Instructions.
1. Output the passage of the forum thread on a spouse's past relationships that lies between "however, she has" and "these both guy.....", inclusive.
2. Continue the forum thread on a spouse's past relationships from the point where it stops.

Provided passage.
——————————
She had two relationships in past.....one she mentioned soon after we got married (lets call this relationship A)...ended ....near end of 2007....i would understand that it would take some time for her to open up....and pretty much i knew it from the begining.....however never brought it straight up....just to provide enough time and space for her to open up towards me.....coz i know this arranged process can be a hell of a emotional roller coaster and overwhelming....

However, this valentine's day after we had real good intimate hours we cuddled up and she mentioned that she has more to share.....and this time around I guess it right too that who might be the guy (Lets call this relationship B)....and this ended 2-3 years back..the guy was jerk and broke up..... all good... until now...coz this is her past....and i really dont mind give her enough time and space....

these relationships as put to me never got physical.....and shez done with them ....

However ...i had some doubts about the second one....since it was mentioned in such time and place.....not that i was looking for answers or trying to dig her stuff out......

today morning she was out and needed something from her email....and i had access to internet....so she called me to chk something for her in her email.....MY FAULT....for which I have caused more SUFFERING TO MYSELF.....i sniffed arrnd in her email and found that shez really done with her relationships post our marriage.....however she did have physical relation with the guy in Relationship B......and she did have feelings for him 2 months before our marriage......

however, she has not mentioned this to me yet....and i do not know what to do!!!!!!

i have never been in a relationship with a girl before....since i was saving it all up for only this one person in my life.....iam very tolerant....and she wants to keep in touch with both these guyz juz as a friend......to which i never objected......i dont mind her having guy friends at all.......



summary:
but then today i feel very different about the guy in relationship B......he broke off....then she was with other guy....and she broke off with other guy too.....but then now she had feelings for the first guy....juz right before we got into a marriage.....and possibly they had a real good intimate time juz before we got married.....


now she wants to keep in touch with these both guy.....

i want to give her time to prove her self....and her promises she has made to me ...according to her.....shez let go of whatever she had in past before our marriage.....but she would like to stay in touch with these guys....i was fine until now.....however i now feeel very very betrayed.....

i dont want to take very harsh steps......however i do need to talk to her....without making her feel that iam punishing her for her past........aaaaaaaaaaaah its so hard....

any help would help.... 

I appreciate your patience in reading this really long post....


----------



## GAsoccerman (Mar 24, 2008)

may I ask what Culture are you? 

Well I have a old saying, the past is the past and there is nothing you can do to change it.

Since I ahve ben in several relationships, some more physical then others, I can safely tell you, that being physically intimate really has zero bearing on my relationship with my wife.

I am still friends with 90% of my ex girlfriends and the ones I was intmate with. I have no interest in revisiting that part of it.

I think you should keep it to yourself and let your wife come out and tell you when she is ready, this is very ahrd on her, due to your cultural heritage. These are hard mental blocks to get over and very difficult for her mentally.
——————————
Information supplied.
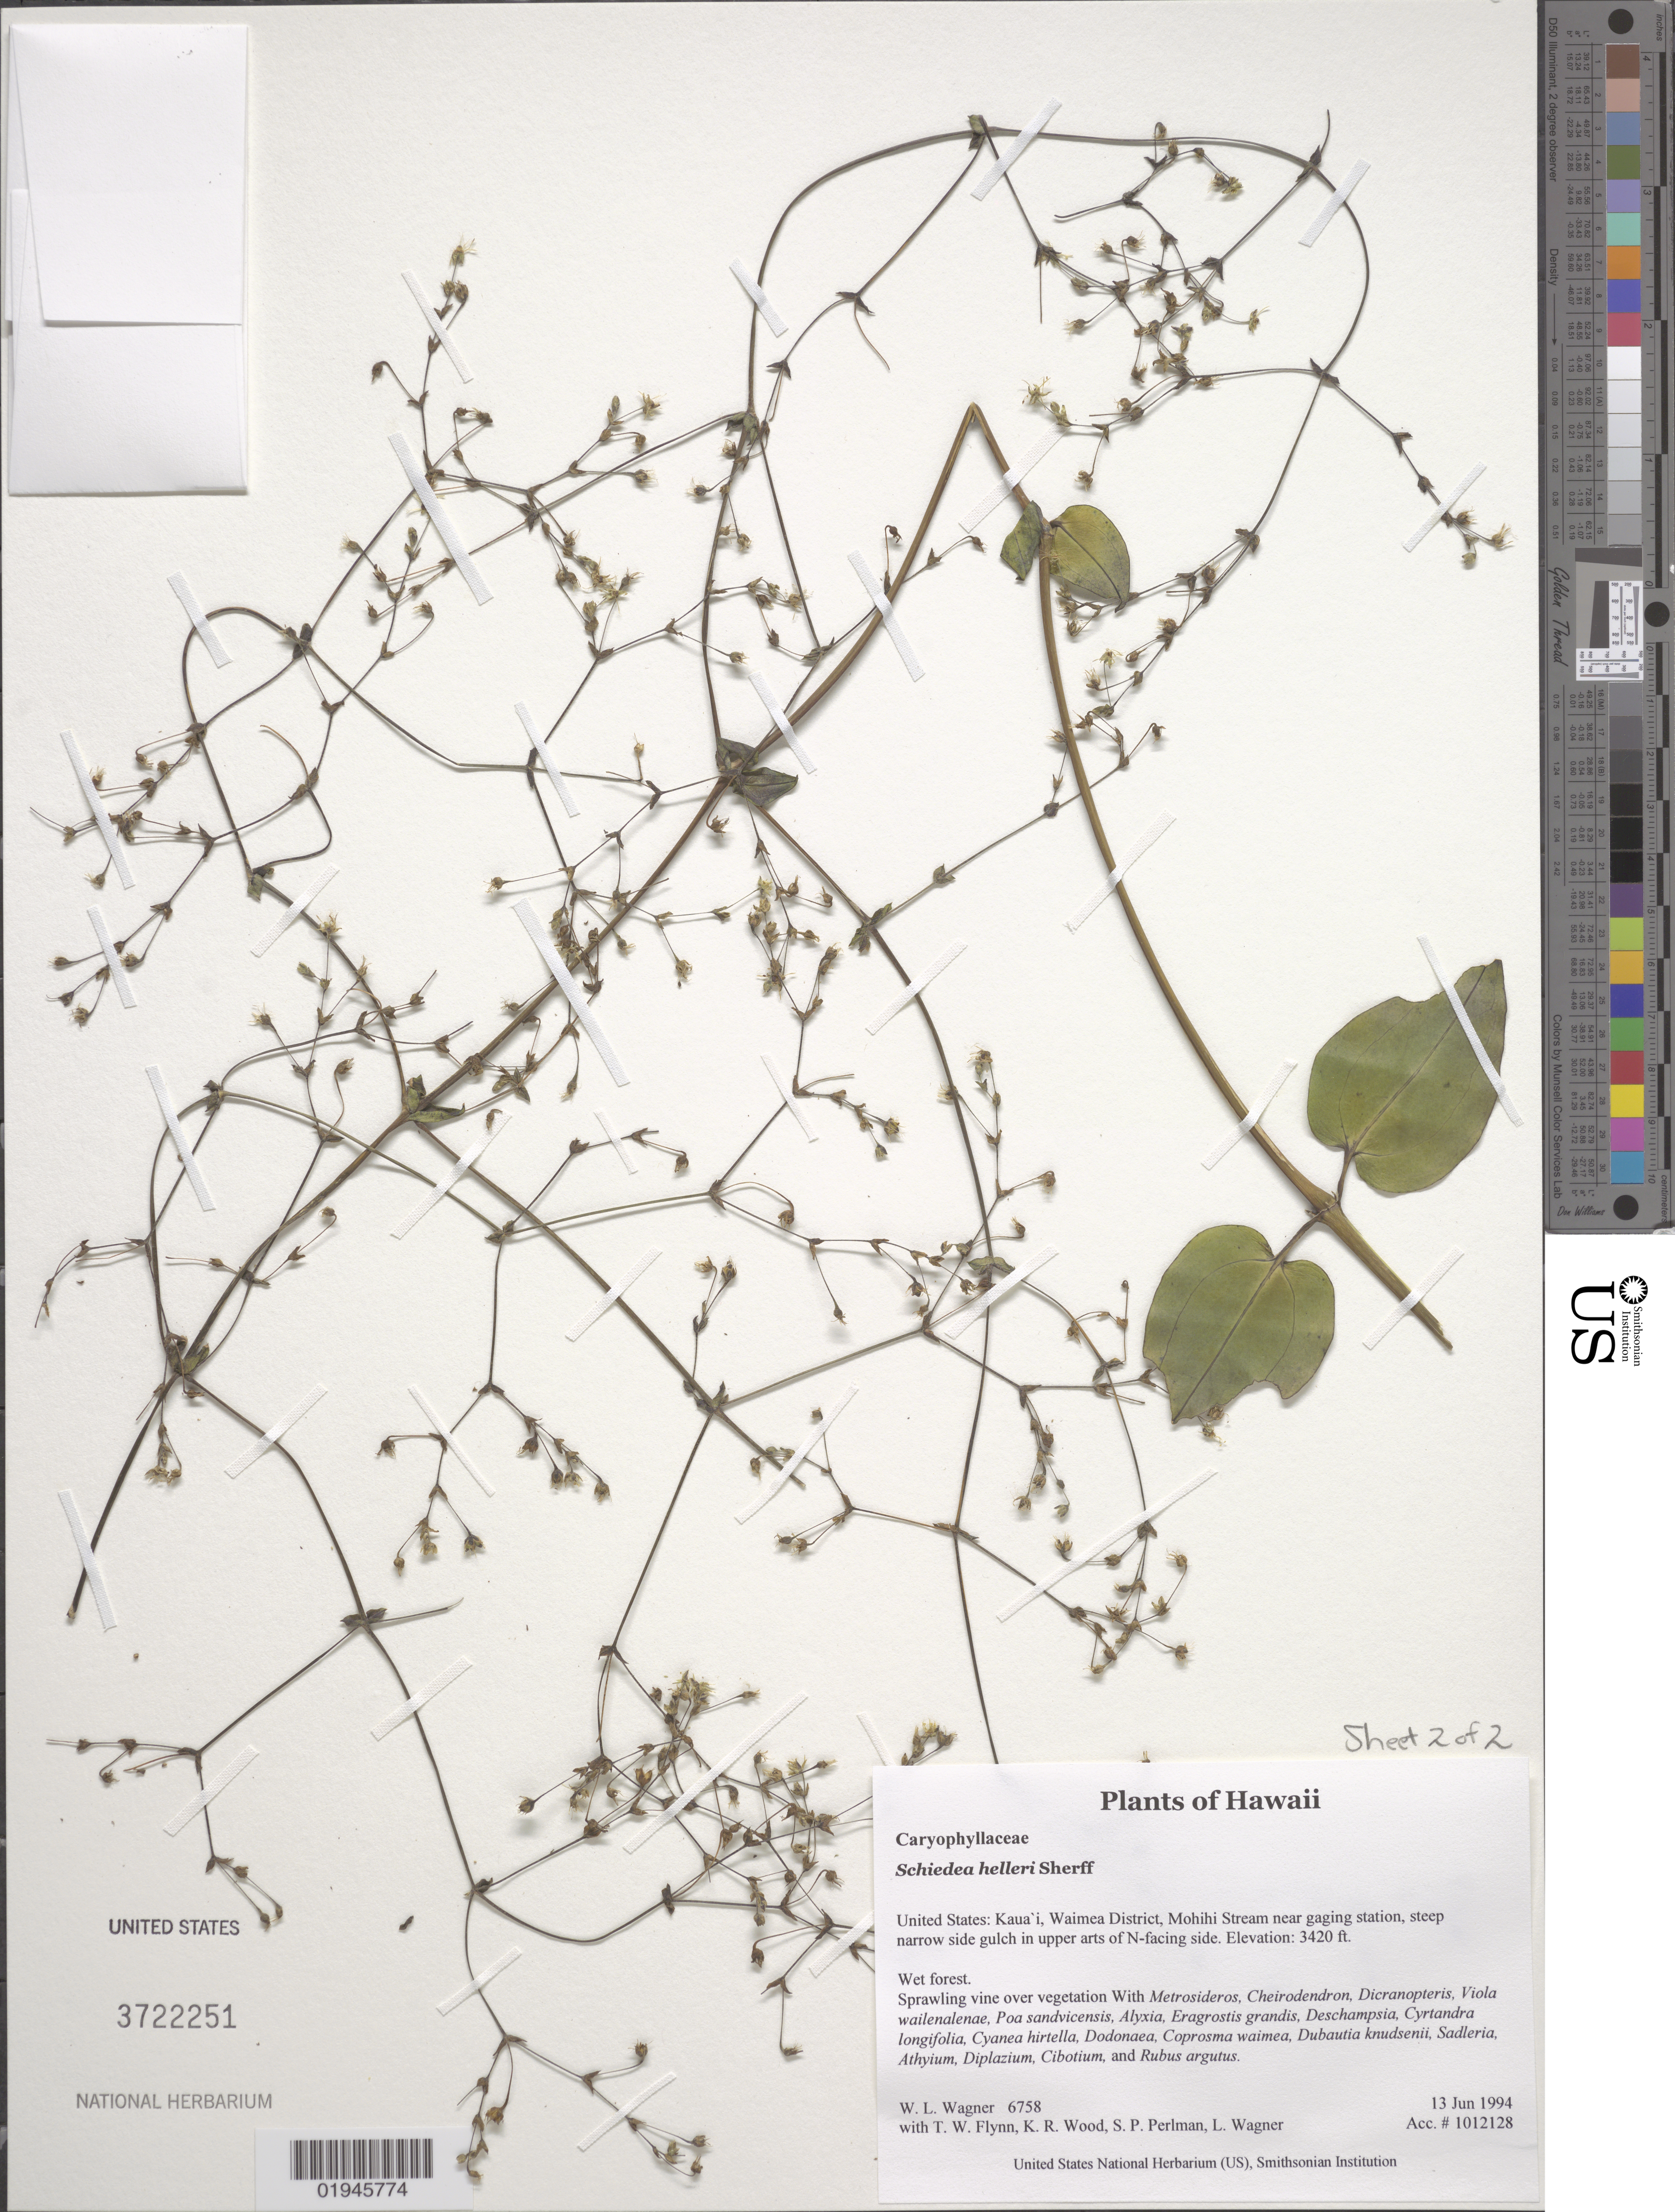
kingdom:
——————————
Expected responses.
1.
however, she has not mentioned this to me yet....and i do not know what to do!!!!!!

i have never been in a relationship with a girl before....since i was saving it all up for only this one person in my life.....iam very tolerant....and she wants to keep in touch with both these guyz juz as a friend......to which i never objected......i dont mind her having guy friends at all.......



summary:
but then today i feel very different about the guy in relationship B......he broke off....then she was with other guy....and she broke off with other guy too.....but then now she had feelings for the first guy....juz right before we got into a marriage.....and possibly they had a real good intimate time juz before we got married.....


now she wants to keep in touch with these both guy.....

2.
If you truly want to be a great husband you must accept the good and bad things of the past and future, no one is perfect. You can build a solid relationship together of trust, communication and love. But you need to let her come to you and let her explain it to you, when she is ready, she has already begun and has shown she trusts you and wants to communicate in open discussion. 

You can not hold her past against her, she was trying to find herself and who she was. I don't regret any past relationships, they all molded me to whom I am. 

I am sorry you have never experienced any prior relationships, that is tough, but you must accept her for who she is, and you must allow her to open up to you, the more you let her talk and discuss her true feelings the better off you will be down the road.


----------



## talkindood (Feb 22, 2009)

well iam Indian.....to be specific....western part of India.....but currently am in US....and here is where i got married....

yeah pretty much i never got into a relationship is not coz of culture......or my family's beliefs.....it was just my way of not putting my self in some situation for which my marriage would suffer .....along with other people's life.....

yeah i understand .....that best way would be to keep it to myself and let her open up to me ......and i dont wanna confront her by saying that you told something earlier and reality is different...... therez already a lot on her mind to handle.....i dont wanna add to it......with new relationship....new place....new family expectations.....it can be overwhelming at times.....

i agree no one can change past...... and i dont even wanna look at these things from past.....

but in present it suffocates me that.....why did she not told me earlier......also iam not going to go to anybody else to confirm whatever she tells me........i trust her....and i have let her know that......if there is something about you.....let me know directly....rather than me knowing from someone else......

i know its all in my mind....and i need to work it out......i look for some good tips n tools arrnd i guess......to sink it in my system.....

haha these are the times i wish that my mind had flush system attached to it and i can pull the knob and flush it out of me....

Thanks a lot for your opinion......

I was thinkin of asking her in just a very nice way if she has past physical relationships......just in a yes or no answer....and no more questions attached to it.....

I think the way iam......if i trust a person....and if also bad stuff about them comes directly from them....i feel more accepting towards them.... 

I will be ok if i dont ask too.....but then it will still keep comming to me again and again.....well its night right now...and i found this out today morning.......i feel much better right now then in morning.....and i think with time it may heal too.....


----------



## talkindood (Feb 22, 2009)

Indian as in ....I'm a hindu.....i dont know how much more in detail would you know....but i would keep it at this now and can go in details later.....doesnt really matter tho....

anyways....any more suggestions anybody.....??


----------



## wonder (Jun 30, 2008)

it might be possible that she didn't tell you coz as of this moment she may feel that it's none of your business. you have an arranged marriage so she may think she only has to share w/ you what she's obligated to (and sometimes discussing past relationships doesn't qualify as an obligation to some people). you 2 haven't been married long and i'll assume the meeting and engagement wasn't a long process either. give her time to adjust, marriage is after all a life changing situation. hopefully she'll open up more when she's more comfortable. and remember, there's nothing you can do about her past, so don't dwell on it too much or it just may ruin your future together


----------



## talkindood (Feb 22, 2009)

well thinking about it ....i feel....how much good would i do by putting her to my question......when i know the answer.....

probably its juz my ego i guess.... i seriously dont know....havnt been put in such situation before....so no experience!! haha...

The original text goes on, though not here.